*** Records shown Section Begins ***

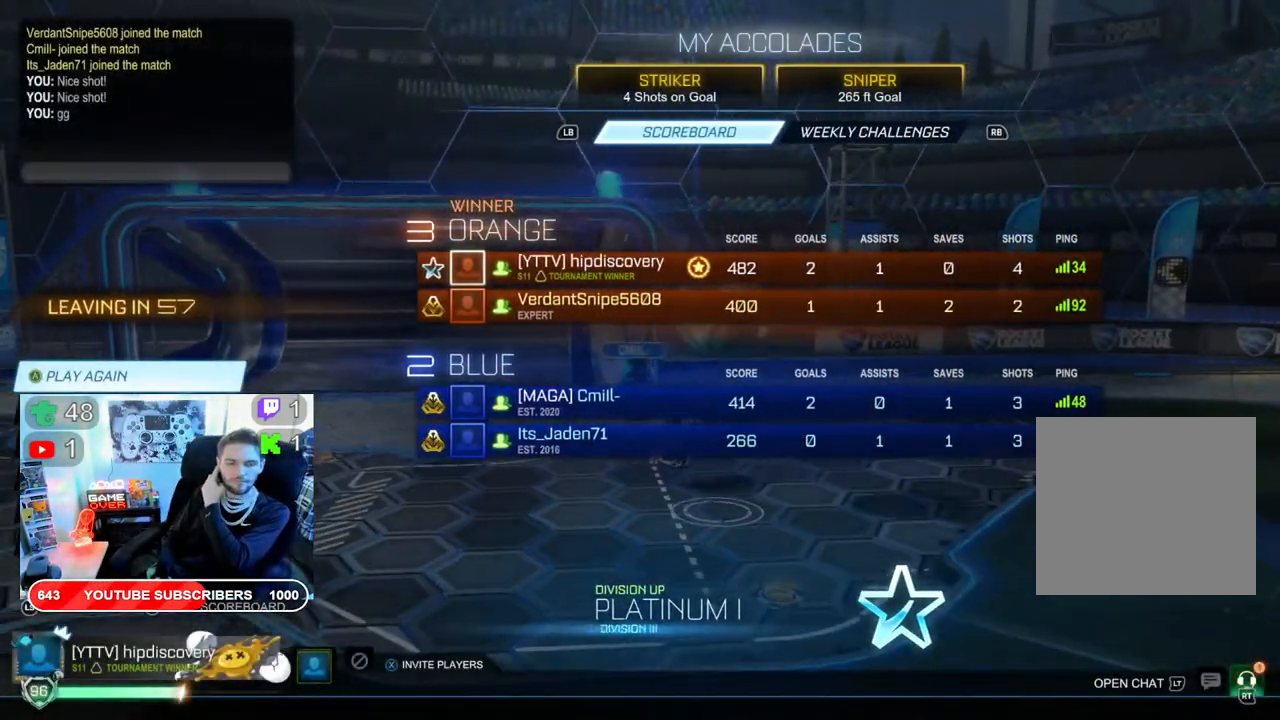
{"buttons": [], "left_stick": "center", "right_stick": "center", "events": [[167, "A", "down"], [250, "A", "up"]]}
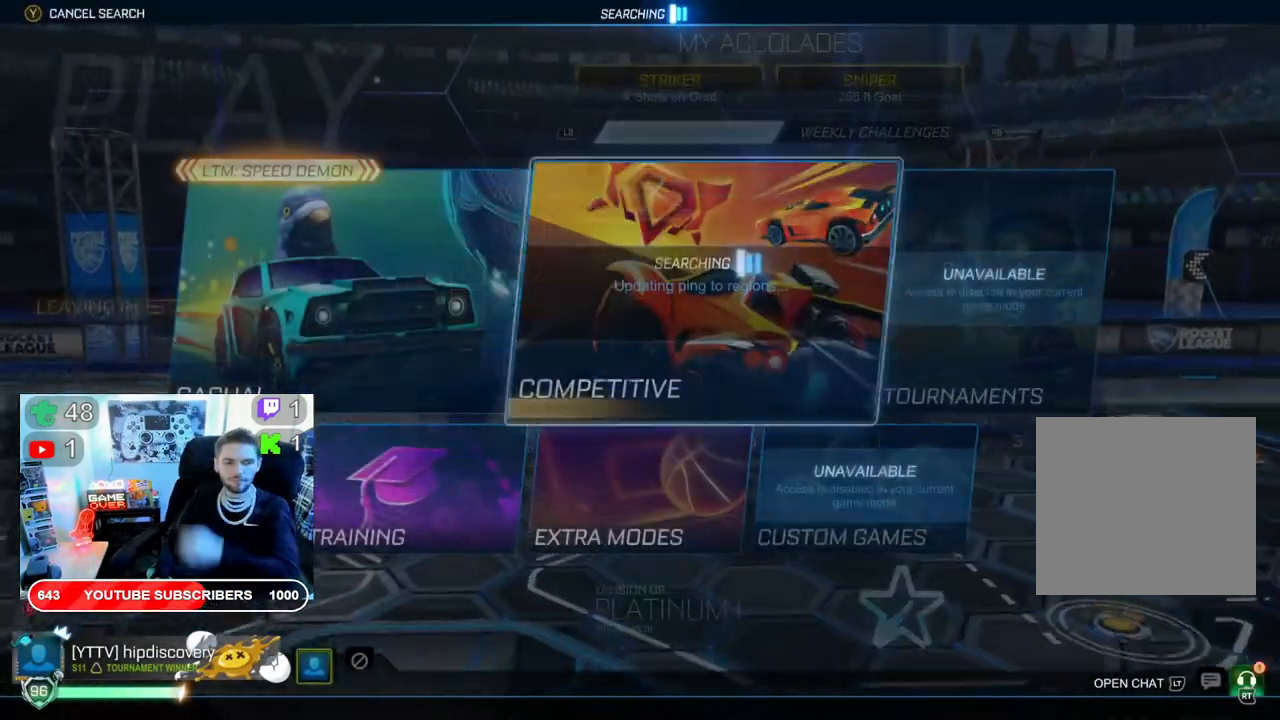
{"buttons": ["B"], "left_stick": "center", "right_stick": "center", "events": [[450, "B", "down"]]}
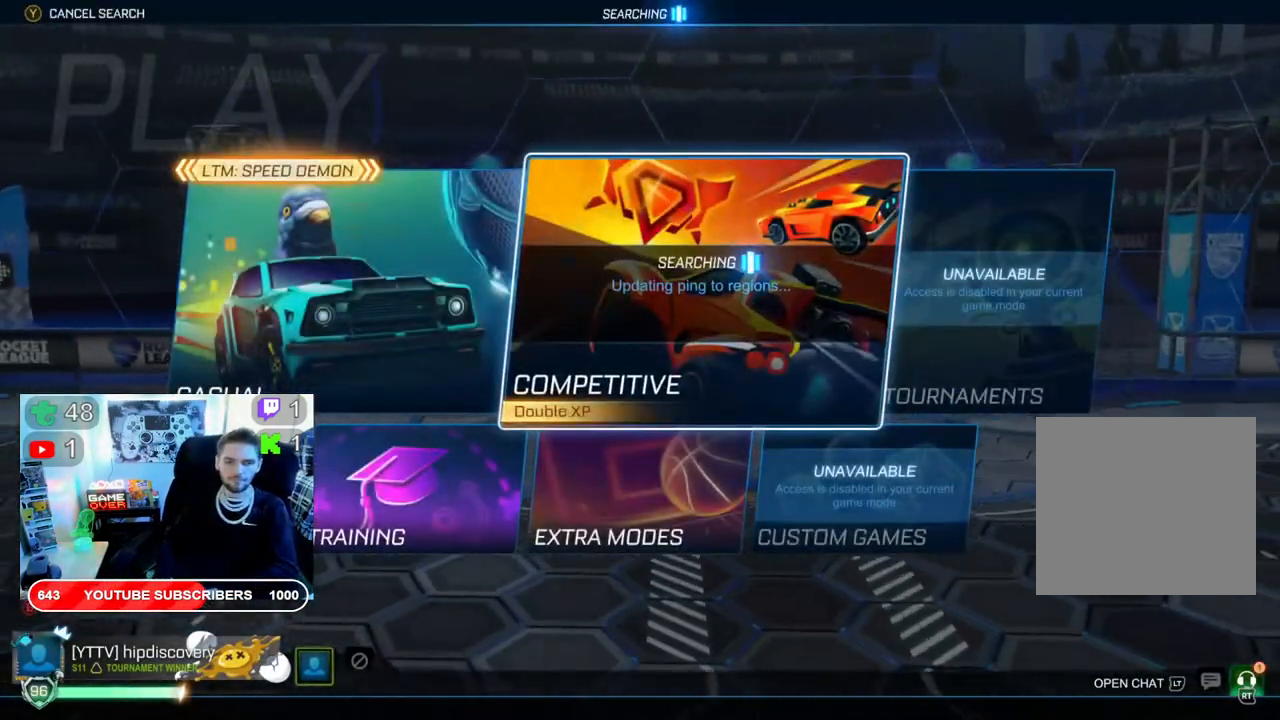
{"buttons": [], "left_stick": "center", "right_stick": "center", "events": [[100, "B", "up"], [217, "DPAD_DOWN", "down"], [317, "DPAD_DOWN", "up"], [367, "DPAD_DOWN", "down"], [483, "DPAD_DOWN", "up"]]}
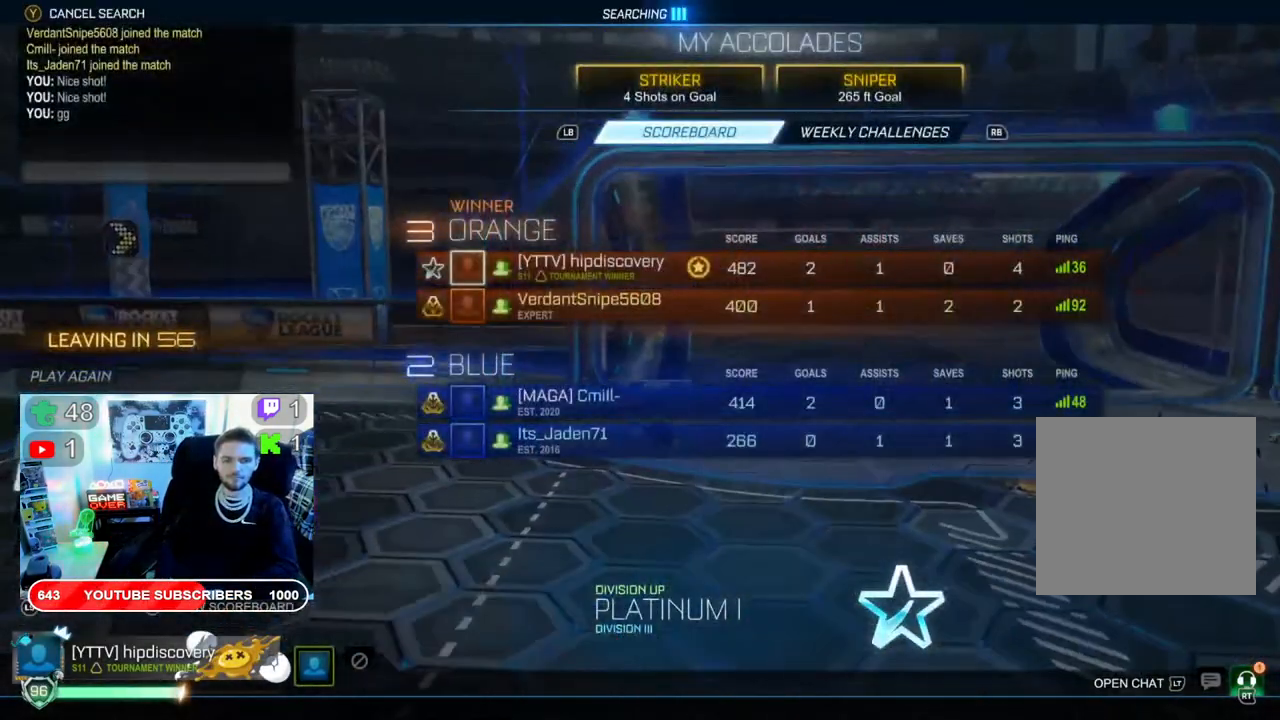
{"buttons": ["A"], "left_stick": "center", "right_stick": "center", "events": [[167, "DPAD_DOWN", "down"], [283, "DPAD_DOWN", "up"], [333, "DPAD_DOWN", "down"], [450, "DPAD_DOWN", "up"], [467, "A", "down"]]}
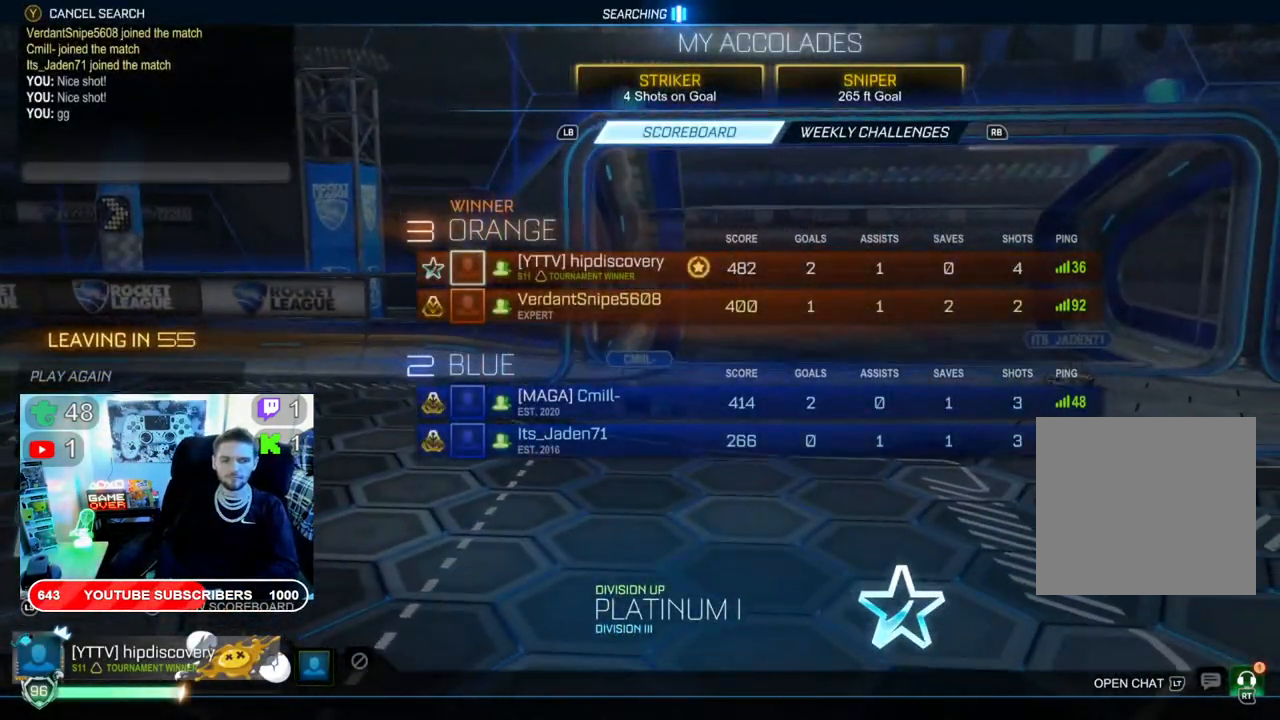
{"buttons": [], "left_stick": "center", "right_stick": "center", "events": [[67, "A", "up"], [117, "DPAD_LEFT", "down"], [200, "A", "down"], [233, "DPAD_LEFT", "up"], [317, "A", "up"]]}
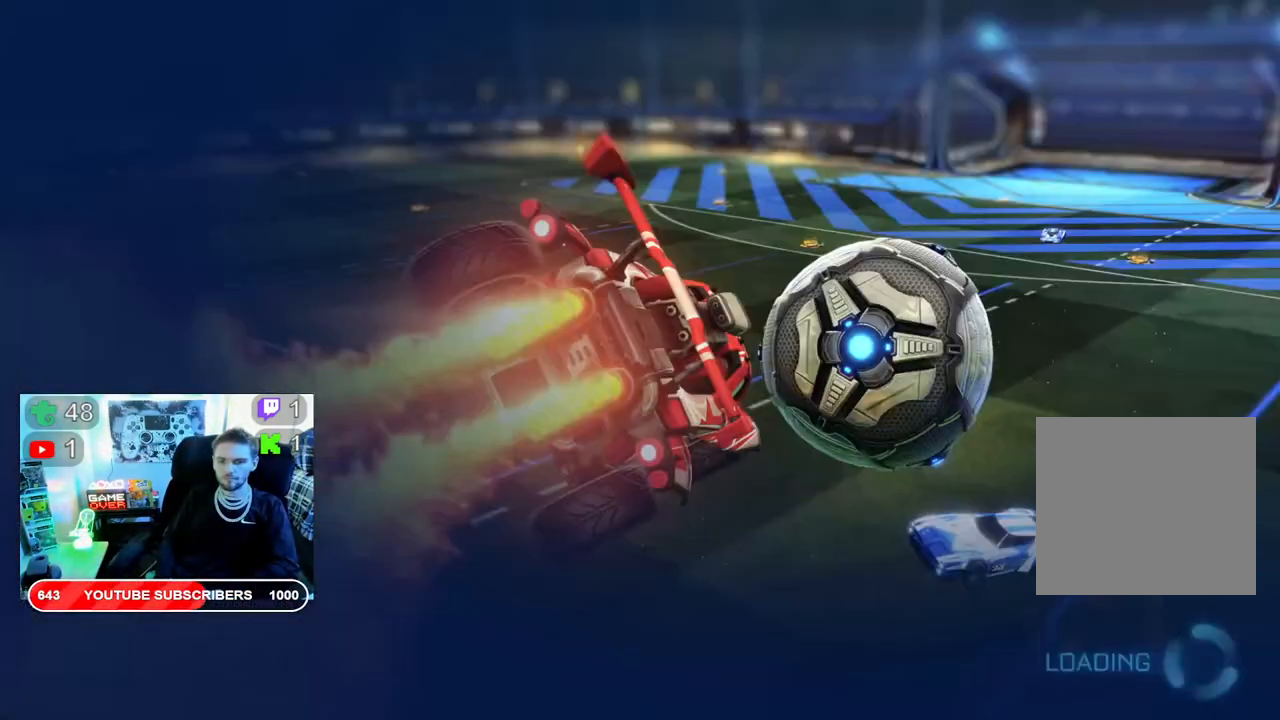
{"buttons": [], "left_stick": "center", "right_stick": "center", "events": []}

*** Records shown Section Ends ***

Work to be completed — Repeat the records in full, exactly as they appear, but with the pictures removed.

Completed exercise —
{"buttons": [], "left_stick": "center", "right_stick": "center", "events": [[167, "A", "down"], [250, "A", "up"]]}
{"buttons": ["B"], "left_stick": "center", "right_stick": "center", "events": [[450, "B", "down"]]}
{"buttons": [], "left_stick": "center", "right_stick": "center", "events": [[100, "B", "up"], [217, "DPAD_DOWN", "down"], [317, "DPAD_DOWN", "up"], [367, "DPAD_DOWN", "down"], [483, "DPAD_DOWN", "up"]]}
{"buttons": ["A"], "left_stick": "center", "right_stick": "center", "events": [[167, "DPAD_DOWN", "down"], [283, "DPAD_DOWN", "up"], [333, "DPAD_DOWN", "down"], [450, "DPAD_DOWN", "up"], [467, "A", "down"]]}
{"buttons": [], "left_stick": "center", "right_stick": "center", "events": [[67, "A", "up"], [117, "DPAD_LEFT", "down"], [200, "A", "down"], [233, "DPAD_LEFT", "up"], [317, "A", "up"]]}
{"buttons": [], "left_stick": "center", "right_stick": "center", "events": []}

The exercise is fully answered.